Induction of heat shock proteins 27 and 72 in retinal ganglion cells after acute pressure-induced ischaemia.

We wanted to investigate whether heat shock protein (HSP) 27 and HSP 72 are induced in retinal ganglion cells (RGCs) after acute intraocular pressure (IOP)-induced ischaemia. Retinal ischaemia was induced by acutely increasing IOP to 100-110 mmHg for 30 or 90 min unilaterally in Sprague Dawley rats. A fluorescent tracer (fluorogold, FG) was applied to the superior colliculi to label RGCs. Twenty-four hours, 1 week or 2 weeks after of IOP elevation, rats were killed, RGCs counted, and immunohistochemical labelling of the retina was performed. HSP-positive RGCs were counted and normalized HSP RGC counts determined. The ratio of FG-positive labelled RGCs in the experimental to the contralateral eye as a marker of RGC survival remained unchanged after 30 min of ischaemia: 1.09 +/- 0.11 at 1 week, and 0.94 +/- 0.28 at 2 weeks.
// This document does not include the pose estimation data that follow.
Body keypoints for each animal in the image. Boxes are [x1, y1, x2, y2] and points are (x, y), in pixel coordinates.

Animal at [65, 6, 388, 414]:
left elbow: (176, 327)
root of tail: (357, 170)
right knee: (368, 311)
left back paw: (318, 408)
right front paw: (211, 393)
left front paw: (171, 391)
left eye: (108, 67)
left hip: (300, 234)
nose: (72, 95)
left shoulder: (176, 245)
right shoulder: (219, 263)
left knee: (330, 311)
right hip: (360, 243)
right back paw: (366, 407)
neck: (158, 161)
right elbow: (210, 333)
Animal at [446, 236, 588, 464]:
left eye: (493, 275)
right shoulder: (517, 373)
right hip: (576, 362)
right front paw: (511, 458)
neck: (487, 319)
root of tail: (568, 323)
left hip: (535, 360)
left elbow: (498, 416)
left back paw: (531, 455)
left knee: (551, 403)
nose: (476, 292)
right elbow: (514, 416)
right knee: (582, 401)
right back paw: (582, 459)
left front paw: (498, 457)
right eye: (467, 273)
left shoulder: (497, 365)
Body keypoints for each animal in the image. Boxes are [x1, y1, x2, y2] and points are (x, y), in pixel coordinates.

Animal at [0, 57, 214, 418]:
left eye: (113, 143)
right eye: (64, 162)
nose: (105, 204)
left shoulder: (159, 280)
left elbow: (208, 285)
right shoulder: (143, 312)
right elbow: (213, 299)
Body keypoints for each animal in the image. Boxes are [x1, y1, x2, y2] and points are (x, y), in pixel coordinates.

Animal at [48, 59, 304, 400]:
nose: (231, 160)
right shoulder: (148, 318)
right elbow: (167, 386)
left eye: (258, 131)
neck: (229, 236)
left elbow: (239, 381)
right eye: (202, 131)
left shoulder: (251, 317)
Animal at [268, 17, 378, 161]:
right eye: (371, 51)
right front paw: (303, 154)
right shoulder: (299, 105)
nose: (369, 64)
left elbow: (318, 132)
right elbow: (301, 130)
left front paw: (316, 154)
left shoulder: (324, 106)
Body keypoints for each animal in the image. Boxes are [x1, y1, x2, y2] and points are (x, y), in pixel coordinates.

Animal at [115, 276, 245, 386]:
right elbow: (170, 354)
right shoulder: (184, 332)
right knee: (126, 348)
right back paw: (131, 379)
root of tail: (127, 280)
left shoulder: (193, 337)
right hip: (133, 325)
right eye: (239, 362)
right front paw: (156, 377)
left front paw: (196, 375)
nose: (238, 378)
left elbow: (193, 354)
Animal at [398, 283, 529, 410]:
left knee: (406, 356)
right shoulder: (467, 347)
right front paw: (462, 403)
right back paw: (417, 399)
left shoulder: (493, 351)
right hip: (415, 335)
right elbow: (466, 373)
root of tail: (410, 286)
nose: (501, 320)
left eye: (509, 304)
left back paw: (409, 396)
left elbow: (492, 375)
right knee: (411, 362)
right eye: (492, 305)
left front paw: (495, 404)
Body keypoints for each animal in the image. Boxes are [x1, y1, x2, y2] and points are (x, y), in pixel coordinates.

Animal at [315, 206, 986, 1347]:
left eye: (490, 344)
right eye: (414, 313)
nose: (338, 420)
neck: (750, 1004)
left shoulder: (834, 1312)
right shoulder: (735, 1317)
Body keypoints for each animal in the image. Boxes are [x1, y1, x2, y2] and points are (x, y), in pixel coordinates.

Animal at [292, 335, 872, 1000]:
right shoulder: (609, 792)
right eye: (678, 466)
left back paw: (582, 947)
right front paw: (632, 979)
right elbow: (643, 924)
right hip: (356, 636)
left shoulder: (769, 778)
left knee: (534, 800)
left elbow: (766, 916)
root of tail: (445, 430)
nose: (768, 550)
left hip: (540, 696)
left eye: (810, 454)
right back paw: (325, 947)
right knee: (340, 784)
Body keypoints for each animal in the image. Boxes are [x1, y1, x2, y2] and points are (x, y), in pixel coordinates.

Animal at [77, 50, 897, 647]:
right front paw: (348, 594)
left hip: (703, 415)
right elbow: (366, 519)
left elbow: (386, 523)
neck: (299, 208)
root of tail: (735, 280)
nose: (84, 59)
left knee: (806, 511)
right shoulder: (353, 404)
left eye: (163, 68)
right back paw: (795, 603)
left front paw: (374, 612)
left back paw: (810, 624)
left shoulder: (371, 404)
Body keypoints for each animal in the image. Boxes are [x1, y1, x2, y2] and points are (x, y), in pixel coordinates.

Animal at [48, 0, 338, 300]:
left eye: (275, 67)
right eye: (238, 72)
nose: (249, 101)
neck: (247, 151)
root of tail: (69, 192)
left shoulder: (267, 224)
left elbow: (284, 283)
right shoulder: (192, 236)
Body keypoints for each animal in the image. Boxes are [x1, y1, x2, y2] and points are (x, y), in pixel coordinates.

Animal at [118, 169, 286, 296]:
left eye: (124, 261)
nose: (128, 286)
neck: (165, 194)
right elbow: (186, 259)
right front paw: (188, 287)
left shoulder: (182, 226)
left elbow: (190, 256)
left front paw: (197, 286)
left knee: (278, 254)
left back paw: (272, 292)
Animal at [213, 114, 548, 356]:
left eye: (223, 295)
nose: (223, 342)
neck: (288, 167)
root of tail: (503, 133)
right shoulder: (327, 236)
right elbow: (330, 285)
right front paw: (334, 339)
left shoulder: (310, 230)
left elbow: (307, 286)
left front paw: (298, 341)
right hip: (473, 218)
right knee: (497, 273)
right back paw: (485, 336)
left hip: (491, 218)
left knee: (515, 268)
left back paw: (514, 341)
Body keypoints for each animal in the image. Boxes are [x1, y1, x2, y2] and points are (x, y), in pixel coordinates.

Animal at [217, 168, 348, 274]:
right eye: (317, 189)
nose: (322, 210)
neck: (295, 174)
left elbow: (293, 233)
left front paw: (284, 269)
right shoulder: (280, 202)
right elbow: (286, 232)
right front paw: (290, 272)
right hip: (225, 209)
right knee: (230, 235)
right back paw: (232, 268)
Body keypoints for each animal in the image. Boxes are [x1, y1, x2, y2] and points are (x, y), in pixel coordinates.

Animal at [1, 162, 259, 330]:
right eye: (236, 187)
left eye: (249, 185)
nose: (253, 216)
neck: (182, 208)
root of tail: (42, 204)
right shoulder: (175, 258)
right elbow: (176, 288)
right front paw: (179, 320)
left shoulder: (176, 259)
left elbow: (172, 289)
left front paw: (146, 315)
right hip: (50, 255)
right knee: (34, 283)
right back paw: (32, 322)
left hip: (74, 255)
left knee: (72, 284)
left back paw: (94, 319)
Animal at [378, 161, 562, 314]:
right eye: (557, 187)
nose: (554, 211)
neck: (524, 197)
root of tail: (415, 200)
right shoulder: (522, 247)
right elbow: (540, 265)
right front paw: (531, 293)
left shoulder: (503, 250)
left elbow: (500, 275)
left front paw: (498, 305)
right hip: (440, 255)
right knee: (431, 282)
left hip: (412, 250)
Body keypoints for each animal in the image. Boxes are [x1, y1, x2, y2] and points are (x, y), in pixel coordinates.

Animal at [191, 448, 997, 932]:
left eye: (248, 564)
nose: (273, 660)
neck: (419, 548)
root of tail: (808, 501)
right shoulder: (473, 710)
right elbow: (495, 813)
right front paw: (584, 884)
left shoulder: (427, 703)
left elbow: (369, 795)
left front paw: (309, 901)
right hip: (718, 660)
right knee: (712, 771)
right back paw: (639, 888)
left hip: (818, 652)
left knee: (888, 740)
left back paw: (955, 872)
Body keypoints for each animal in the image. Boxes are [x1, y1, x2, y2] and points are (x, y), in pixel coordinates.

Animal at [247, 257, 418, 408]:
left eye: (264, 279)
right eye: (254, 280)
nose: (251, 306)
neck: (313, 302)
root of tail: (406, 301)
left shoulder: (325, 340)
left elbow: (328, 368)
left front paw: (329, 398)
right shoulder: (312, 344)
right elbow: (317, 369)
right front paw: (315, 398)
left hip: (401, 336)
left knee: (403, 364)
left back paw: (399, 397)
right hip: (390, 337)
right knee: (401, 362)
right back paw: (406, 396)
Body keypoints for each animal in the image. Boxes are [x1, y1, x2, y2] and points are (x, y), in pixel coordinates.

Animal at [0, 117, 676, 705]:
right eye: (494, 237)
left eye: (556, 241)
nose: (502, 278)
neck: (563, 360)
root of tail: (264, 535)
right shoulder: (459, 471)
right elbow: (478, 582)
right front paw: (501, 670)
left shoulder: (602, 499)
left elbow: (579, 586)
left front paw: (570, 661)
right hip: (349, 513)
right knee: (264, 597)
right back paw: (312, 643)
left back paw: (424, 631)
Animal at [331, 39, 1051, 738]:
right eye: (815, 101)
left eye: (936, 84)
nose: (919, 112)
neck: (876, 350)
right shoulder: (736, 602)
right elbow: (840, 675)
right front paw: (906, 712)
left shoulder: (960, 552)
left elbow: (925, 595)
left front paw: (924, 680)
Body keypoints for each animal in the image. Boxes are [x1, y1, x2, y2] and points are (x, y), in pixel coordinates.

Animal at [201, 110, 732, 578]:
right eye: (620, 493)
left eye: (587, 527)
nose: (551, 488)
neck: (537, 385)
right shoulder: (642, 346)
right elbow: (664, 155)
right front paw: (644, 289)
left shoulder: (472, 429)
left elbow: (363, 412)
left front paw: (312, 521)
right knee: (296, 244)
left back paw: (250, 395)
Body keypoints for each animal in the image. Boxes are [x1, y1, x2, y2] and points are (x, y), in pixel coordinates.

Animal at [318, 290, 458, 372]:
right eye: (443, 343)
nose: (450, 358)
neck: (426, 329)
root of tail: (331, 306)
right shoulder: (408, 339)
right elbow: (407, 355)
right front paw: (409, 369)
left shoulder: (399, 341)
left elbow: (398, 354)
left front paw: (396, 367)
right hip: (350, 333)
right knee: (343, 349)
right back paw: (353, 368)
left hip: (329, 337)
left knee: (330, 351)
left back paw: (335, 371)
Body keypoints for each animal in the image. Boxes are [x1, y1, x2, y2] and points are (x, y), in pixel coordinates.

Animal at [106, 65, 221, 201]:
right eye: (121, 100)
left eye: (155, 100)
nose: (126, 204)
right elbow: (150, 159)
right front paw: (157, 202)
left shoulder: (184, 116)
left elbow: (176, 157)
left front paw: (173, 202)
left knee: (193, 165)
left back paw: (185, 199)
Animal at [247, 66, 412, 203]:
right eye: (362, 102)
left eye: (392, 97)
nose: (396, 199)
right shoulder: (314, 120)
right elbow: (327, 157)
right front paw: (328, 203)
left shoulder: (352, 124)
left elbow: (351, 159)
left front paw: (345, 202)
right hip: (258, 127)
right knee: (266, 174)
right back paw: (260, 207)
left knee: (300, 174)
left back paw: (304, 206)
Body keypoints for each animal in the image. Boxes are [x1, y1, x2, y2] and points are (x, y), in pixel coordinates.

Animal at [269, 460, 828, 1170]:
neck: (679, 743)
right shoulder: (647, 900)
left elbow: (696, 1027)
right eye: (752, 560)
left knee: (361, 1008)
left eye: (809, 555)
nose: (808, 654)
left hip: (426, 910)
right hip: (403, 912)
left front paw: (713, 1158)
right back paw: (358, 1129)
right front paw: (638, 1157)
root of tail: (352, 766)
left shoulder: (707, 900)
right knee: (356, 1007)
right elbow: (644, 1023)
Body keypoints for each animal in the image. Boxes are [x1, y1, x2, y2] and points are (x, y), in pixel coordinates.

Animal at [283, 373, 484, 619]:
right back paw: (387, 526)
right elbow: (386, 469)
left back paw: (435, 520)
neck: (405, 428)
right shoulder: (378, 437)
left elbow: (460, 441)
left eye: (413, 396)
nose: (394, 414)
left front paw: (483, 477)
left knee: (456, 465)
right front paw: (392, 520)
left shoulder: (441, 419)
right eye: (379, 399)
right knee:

After 90 min of ischaemia RGC survival decreased to 0.19 +/- 0.14 at 1 week, and 0.20 +/- 0.14 at 2 weeks. After 30 min of ischaemia, the normalized HSP 27- and HSP 72-positive RGC count was detected at highest levels (HSP 27: 5.42 +/- 1.18; HSP 72: 12.23 +/- 1.24) at 2 weeks compared with controls,whereas after 90 min ischaemia it was detected at higher levels at 1 week (HSP 27: 52.63 +/- 3.65; HSP 72: 206.84 +/- 60.38), as well as at 2 weeks (HSP 27: 89.00 +/- 17.21; HSP 72: 191.00 +/- 50.05). These results demonstrate an enhanced induction of HSP 27 and HSP 72 after 90 min acute IOP-induced ischaemia. In contrast to 30 min ischaemia, we showed time-dependent loss of RGCs after 90 min of ischaemia after 1 week or 2 weeks.